Writer of the "Harry Potter" franchise, J.K. Rowling, once said that when writing for the fantasy genre it's paradoxically much more important deciding what your characters can't do, than deciding what they can. This helps ground the story in some level of relatability and makes sure there are still stakes to be had in a world where hypothetically anything can happen.
The same can be said for the animated genre, too. "The Simpsons" may have always revolved around wacky and crazy storylines, but at the end of the day Homer always returned home to his wife and three kids. This pattern can be found in more recent animated series too, for example the extremely popular "Bob's Burgers". This show also exhibits a pretty quirky tone, but at the same time finds itself grounded in a sub-urban setting, surrounding the pretty banal story of a middle-aged man trying to keep his business afloat whilst at the same time successfully raising his kids. Since it's inception, however, "Adventure Time" has been dancing to the tune of it's own drum.
Reach For The Stars
"Adventure Time" has become so successful precisely because it's the first show to unashamedly ask what it is that we can do, rather than what we can't. How far can the envelope be pushed? How many barriers are there to bulldoze? For example, one episode in "Bob's Burgers" surrounded Bob's struggle to pay car repairs without making a claim on his insurance. It's precisely this banality of subject matter that made the story feel claustrophobic, and as such frustrating and real. Knowing the series is grounded in a more realistic tone meant that the viewer was genuinely invested in ensuring Bob got out of it ok, and as such served as great entertainment. A typical episode of "Adventure Time" however, surrounded the idea of a monster who wasn't too happy due to the fact that teddy bears were occupying his stomach and partying way too hard by shooting off fireworks left, right and centre. As such, the monster had contracted indigestion and purposefully hurts himself by drinking volcanic lava as a way of forcing the unruly teddy's out. Jake and Finn play the diplomatic role of finding a reasonable middle ground thus making way for the moral of the story; namely the importance of compromise in co-habitation. Both episodes were very entertaining, just in very different ways and for very different reasons.

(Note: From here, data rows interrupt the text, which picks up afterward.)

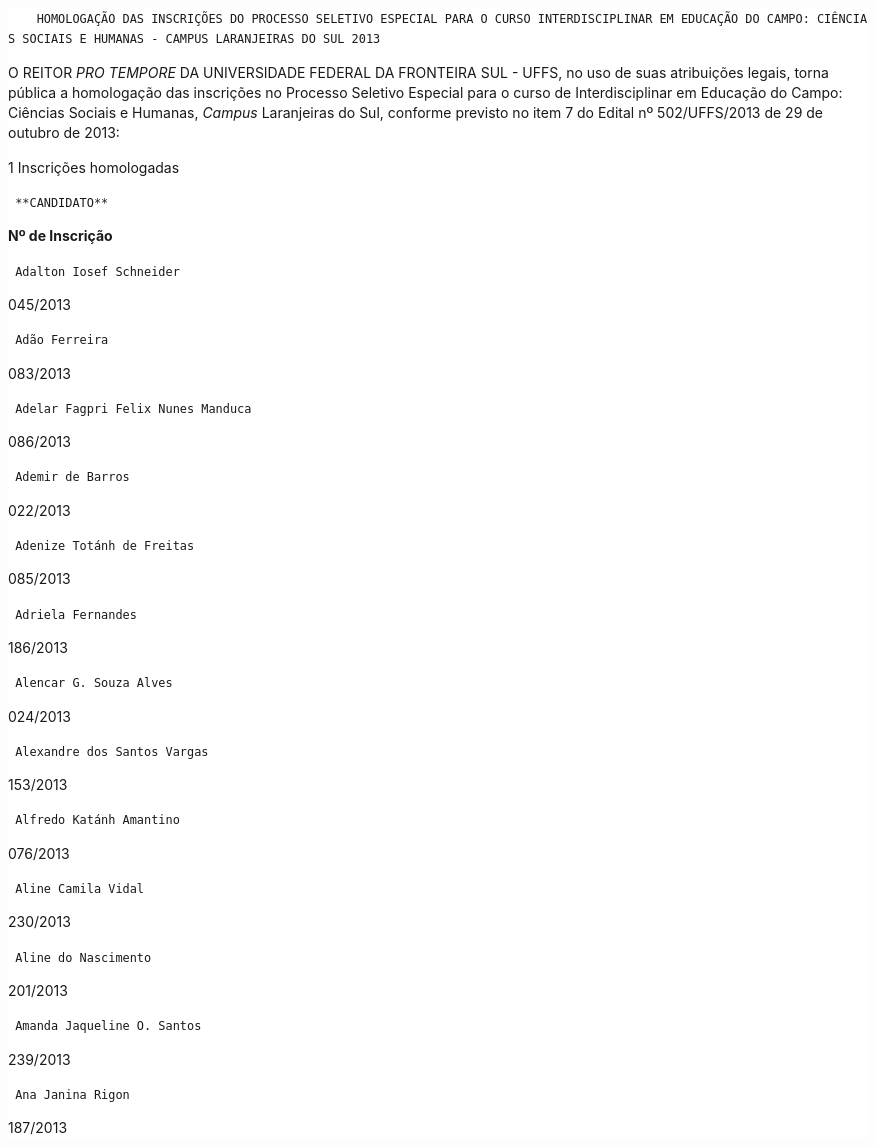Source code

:         HOMOLOGAÇÃO DAS INSCRIÇÕES DO PROCESSO SELETIVO ESPECIAL PARA O CURSO INTERDISCIPLINAR EM EDUCAÇÃO DO CAMPO: CIÊNCIAS SOCIAIS E HUMANAS - CAMPUS LARANJEIRAS DO SUL 2013  

O REITOR *PRO TEMPORE* DA UNIVERSIDADE FEDERAL DA FRONTEIRA SUL - UFFS, no uso de suas atribuições legais, torna pública a homologação das inscrições no Processo Seletivo Especial para o curso de Interdisciplinar em Educação do Campo: Ciências Sociais e Humanas, *Campus* Laranjeiras do Sul, conforme previsto no item 7 do Edital nº 502/UFFS/2013 de 29 de outubro de 2013:

 1 Inscrições homologadas

     **CANDIDATO**

   **Nº de Inscrição**

     Adalton Iosef Schneider

   045/2013

     Adão Ferreira

   083/2013

     Adelar Fagpri Felix Nunes Manduca

   086/2013

     Ademir de Barros

   022/2013

     Adenize Totánh de Freitas

   085/2013

     Adriela Fernandes

   186/2013

     Alencar G. Souza Alves

   024/2013

     Alexandre dos Santos Vargas

   153/2013

     Alfredo Katánh Amantino

   076/2013

     Aline Camila Vidal

   230/2013

     Aline do Nascimento

   201/2013

     Amanda Jaqueline O. Santos

   239/2013

     Ana Janina Rigon

   187/2013

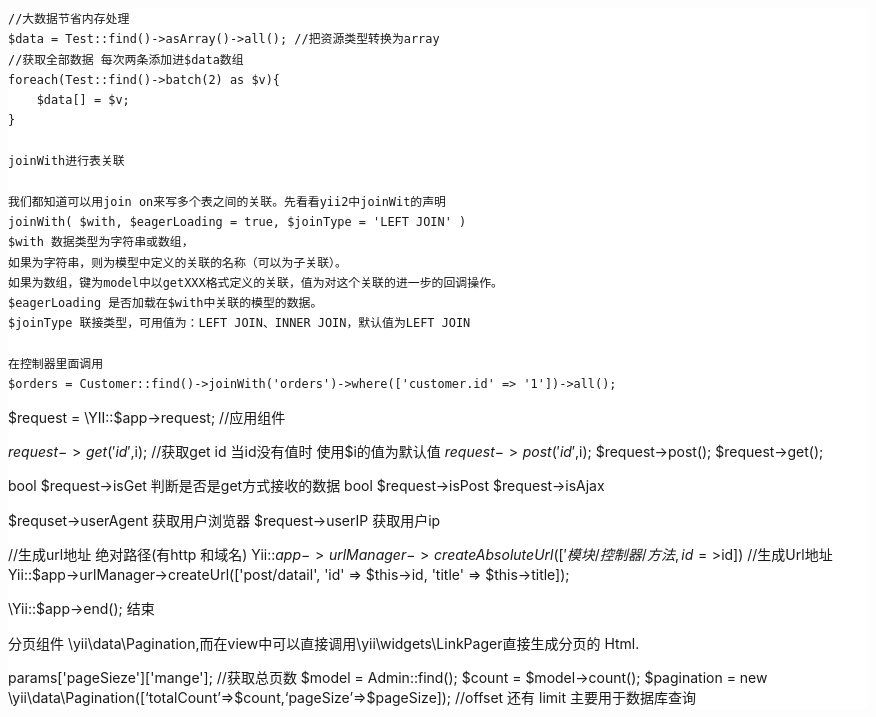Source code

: 	//大数据节省内存处理
	$data = Test::find()->asArray()->all();	//把资源类型转换为array
	//获取全部数据 每次两条添加进$data数组
	foreach(Test::find()->batch(2) as $v){
		$data[] = $v;
	} 

	joinWith进行表关联

	我们都知道可以用join on来写多个表之间的关联。先看看yii2中joinWit的声明
	joinWith( $with, $eagerLoading = true, $joinType = 'LEFT JOIN' )
	$with 数据类型为字符串或数组，
	如果为字符串，则为模型中定义的关联的名称（可以为子关联）。
	如果为数组，键为model中以getXXX格式定义的关联，值为对这个关联的进一步的回调操作。
	$eagerLoading 是否加载在$with中关联的模型的数据。
	$joinType 联接类型，可用值为：LEFT JOIN、INNER JOIN，默认值为LEFT JOIN

	在控制器里面调用	
	$orders = Customer::find()->joinWith('orders')->where(['customer.id' => '1'])->all();
	

	



$request = \YII::$app->request;			//应用组件


$request->get('id',$i);					//获取get id 当id没有值时  使用$i的值为默认值
$request->post('id',$i);
$request->post();
$request->get();

bool $request->isGet					判断是否是get方式接收的数据 
bool $request->isPost
	 $request->isAjax

$requset->userAgent						获取用户浏览器
$request->userIP						获取用户ip

//生成url地址	 绝对路径(有http 和域名)
Yii::$app->urlManager->createAbsoluteUrl(['模块/控制器/方法,id=>$id])
//生成Url地址
Yii::$app->urlManager->createUrl(['post/datail', 'id' => $this->id, 'title' => $this->title]);


\Yii::$app->end();						结束

分页组件 
\yii\data\Pagination,而在view中可以直接调用\yii\widgets\LinkPager直接生成分页的 Html. 

<?php
	//pageSize 则是每页显示的个数 
	//在config 建立params.php  设置配置属性
	$pageSize = Yii::$app->params['pageSieze']['mange'];
	//获取总页数
	$model = Admin::find();

	$count = $model->count();
	$pagination = new \yii\data\Pagination([‘totalCount’=>$count,‘pageSize’=>$pageSize]); 
	//offset 还有 limit 主要用于数据库查询 
	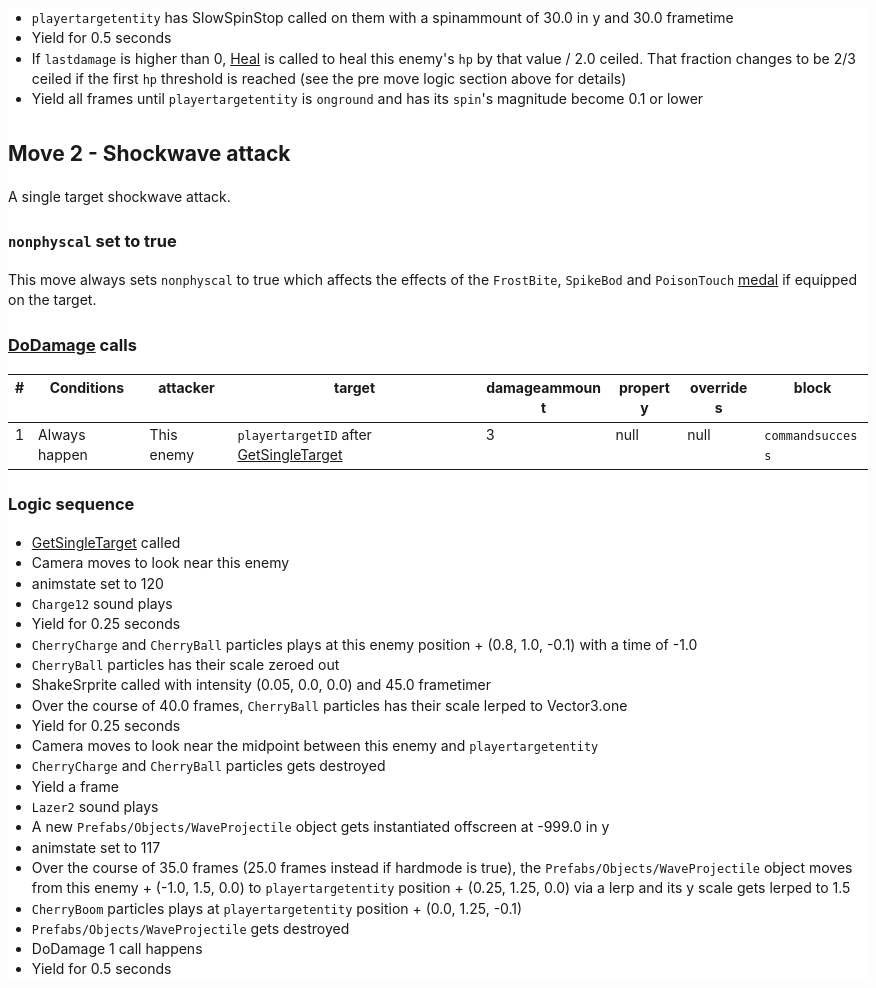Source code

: - `playertargetentity` has SlowSpinStop called on them with a spinammount of 30.0 in y and 30.0 frametime
- Yield for 0.5 seconds
- If `lastdamage` is higher than 0, [Heal](../../Actors%20states/Heal.md) is called to heal this enemy's `hp` by that value / 2.0 ceiled. That fraction changes to be 2/3 ceiled if the first `hp` threshold is reached (see the pre move logic section above for details)
- Yield all frames until `playertargetentity` is `onground` and has its `spin`'s magnitude become 0.1 or lower

## Move 2 - Shockwave attack
A single target shockwave attack.

### `nonphyscal` set to true
This move always sets `nonphyscal` to true which affects the effects of the `FrostBite`, `SpikeBod` and `PoisonTouch` [medal](../../../Enums%20and%20IDs/Medal.md) if equipped on the target.

### [DoDamage](../../Damage%20pipeline/DoDamage.md) calls

|#|Conditions|attacker|target|damageammount|property|overrides|block|
|-:|---|---|---|---|---|---|---|
|1|Always happen|This enemy|`playertargetID` after [GetSingleTarget](../../Actors%20states/Targetting/GetRandomAvaliablePlayer.md#getsingletarget)|3|null|null|`commandsuccess`|

### Logic sequence

- [GetSingleTarget](../../Actors%20states/Targetting/GetRandomAvaliablePlayer.md#getsingletarget) called
- Camera moves to look near this enemy
- animstate set to 120
- `Charge12` sound plays
- Yield for 0.25 seconds
- `CherryCharge` and `CherryBall` particles plays at this enemy position + (0.8, 1.0, -0.1) with a time of -1.0
- `CherryBall` particles has their scale zeroed out
- ShakeSrprite called with intensity (0.05, 0.0, 0.0) and 45.0 frametimer
- Over the course of 40.0 frames, `CherryBall` particles has their scale lerped to Vector3.one
- Yield for 0.25 seconds
- Camera moves to look near the midpoint between this enemy and `playertargetentity`
- `CherryCharge` and `CherryBall` particles gets destroyed
- Yield a frame
- `Lazer2` sound plays
- A new `Prefabs/Objects/WaveProjectile` object gets instantiated offscreen at -999.0 in y
- animstate set to 117
- Over the course of 35.0 frames (25.0 frames instead if hardmode is true), the `Prefabs/Objects/WaveProjectile` object moves from this enemy + (-1.0, 1.5, 0.0) to `playertargetentity` position + (0.25, 1.25, 0.0) via a lerp and its y scale gets lerped to 1.5
- `CherryBoom` particles plays at `playertargetentity` position + (0.0, 1.25, -0.1)
- `Prefabs/Objects/WaveProjectile` gets destroyed
- DoDamage 1 call happens
- Yield for 0.5 seconds
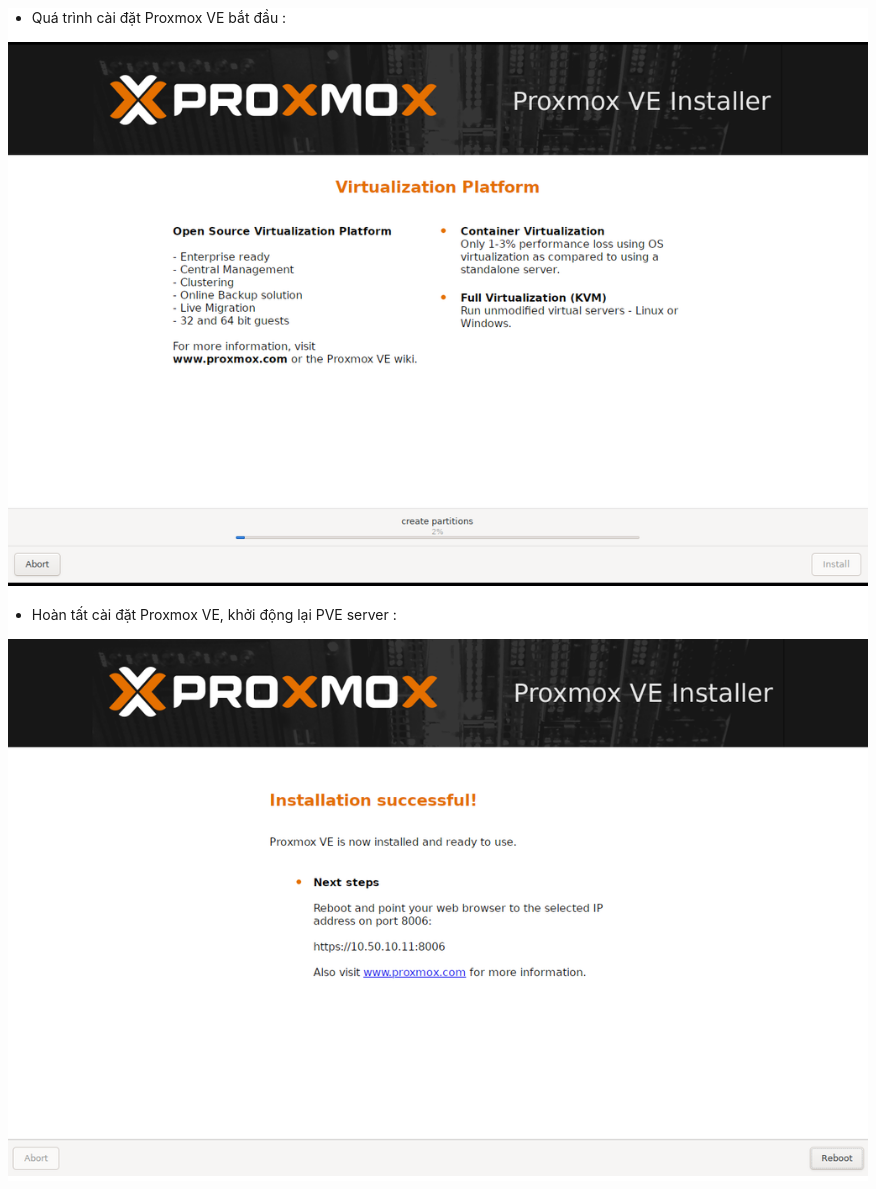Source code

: - Quá trình cài đặt Proxmox VE bắt đầu : 
  
<img src="/assets/img/2025-01-27-proxmox-8-ceph-ha-vm/08.png"/>

- Hoàn tất cài đặt Proxmox VE, khởi động lại PVE server : 
  
<img src="/assets/img/2025-01-27-proxmox-8-ceph-ha-vm/09.png"/>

Fantasy Is Always at The Periphery of Reality.
Adventure Time relates with it's audiences by acknowledging the fact that we all may be normal, regular people, but that we all have wacky and wild imaginations! Our imagination is by it's very nature limitless. Therefore, it is not tied down to the disappointment of reality, the pragmatism of age or even the laws of physics. It's a space where literally anything and everything can happen. "Adventure Time" and The Land of Ooo, is unique not only because it utilises this fact, but celebrates it. We've all dreamt up some crazy fantasy that, for example, our pet dog could converse with us, or might expand and shrink in size at will. Whether it be while we're daydreaming at our desks, or on the bus, or in the playground fantasy - it is always at the periphery of reality.
In one ten minute episode, "Adventure Time" managed to capture the style and complexity of one of the greatest films made to date, Eternal Sunshine of the Spotless Mind. It is only with the imaginative spirit of the creators and with the knowledge that the animated genre has no limitations that this could be accomplished. As a result, "Adventure Time" ultimately relates to its audience not by trying to mirror how things are, but instead on how we feel about the way things are. As such, it's humanity is found in it's limitlessness, not in it's limitations - as is the case with other great fiction. We all see the people in our lives in an exaggerated tone, our crushes are always beautiful princesses, and our foes are always villainous wizards! It's this precision in understanding this that makes me love "Adventure Time" and who knows, it could be the reason you do too.